Kaifi Azmi, poet, lyricist, lover and rebel, was an exceptional man and father. Something his daughter, actress Shabana Azmi, did not know how to deal with as a small child. But later would only be grateful for.
Speaking on Wednesday, the second day of the Tata Steel Kolkata Literary Meet being held in association with the Victoria Memorial Hall and The Telegraph, Shabana said that she would hide from her friends at school that her father was a poet, because she thought that “poet was a euphemism for a man who did not work”.
Shabana was taking part in a discussion on Kaifiyat: Verses on Love and Women, a just-published book of Kaifi’s poetry in English translation. On the stage with her were the translator, Rakhshanda Jalil, and writer and filmmaker Sangeeta Datta.
Shabana would soon get over her initial hesitation about her father and begin to get dazzled by him. Till she turned nine, the Azmi family would live in a “commune” in the city then called Bombay. A committed Communist, Kaifi was a leading light of the Progressive Writers’ Movement and his family was living together with seven other like-minded families, sharing one toilet and not much money. Another member of the “commune” was Ali Sardar Jafri, who, like Kaifi, was an Urdu writer, poet and lyricist, and CPI member. And they were both writing for films.
“I had a very, very happy childhood. All Indian festivals were celebrated by the families living together. It was a composite culture.”

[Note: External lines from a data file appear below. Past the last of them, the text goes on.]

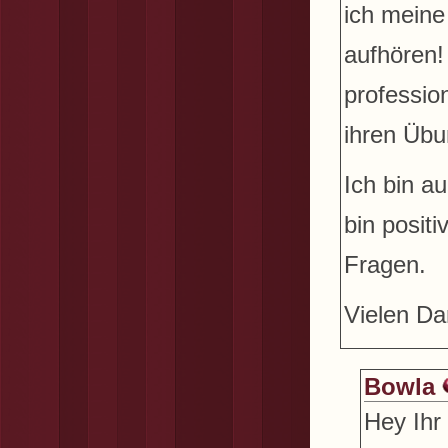
ich meine
aufhören!
professio
ihren Übu
Ich bin a
bin posit
Fragen.
Vielen Da
Bowla
Hey Ihr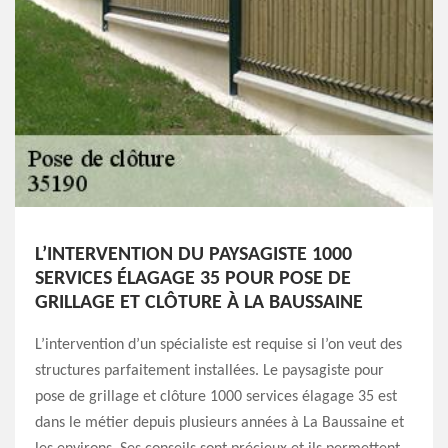
L’INTERVENTION DU PAYSAGISTE 1000
SERVICES ÉLAGAGE 35 POUR POSE DE
GRILLAGE ET CLÔTURE À LA BAUSSAINE
L’intervention d’un spécialiste est requise si l’on veut des
structures parfaitement installées. Le paysagiste pour
pose de grillage et clôture 1000 services élagage 35 est
dans le métier depuis plusieurs années à La Baussaine et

Kaifi wrote exquisitely about love, but as a progressive writer, also believed that art should be an instrument to bring about social change. Born into a zamindar family in Uttar Pradesh in 1919, he left his life of comfort to first work with textile mill workers in Kanpur when he was 24. Then he came to Bombay where he continued his work.
He wrote love poems, love songs as well as revolutionary poetry. The woman he would marry, Shaukat, who would also become an acclaimed actress, heard him recite his poem Aurat, which asks a woman to walk with a man shoulder to shoulder, and fell in love with him. “There is another heaven outside a man’s embrace”, the poem says. “But she fell in love also because of his looks and voice,” said Shabana of her mother.
Among Shabana’s favourite poems by her father are the songs he wrote for Arth, a Mahesh Bhatt film in which Shabana acted. “They enter a woman’s soul. When my father was writing, there were other great Urdu writers writing for films: Majrooh Sultanpuri, Sahir Ludhianvi, Jaan Nisar Akhtar…,” said Shabana.
Jalil spoke about the beauty of Kaifi’s songs that he wrote for films like Kuchh dil ne kaha. “There was nothing esoteric about the words. They were simple and moving and listened to by everyone. It is poetry like this that kept Urdu going,” she said. “In the Bombay film industry, there was no distinction between film songs and high poetry.”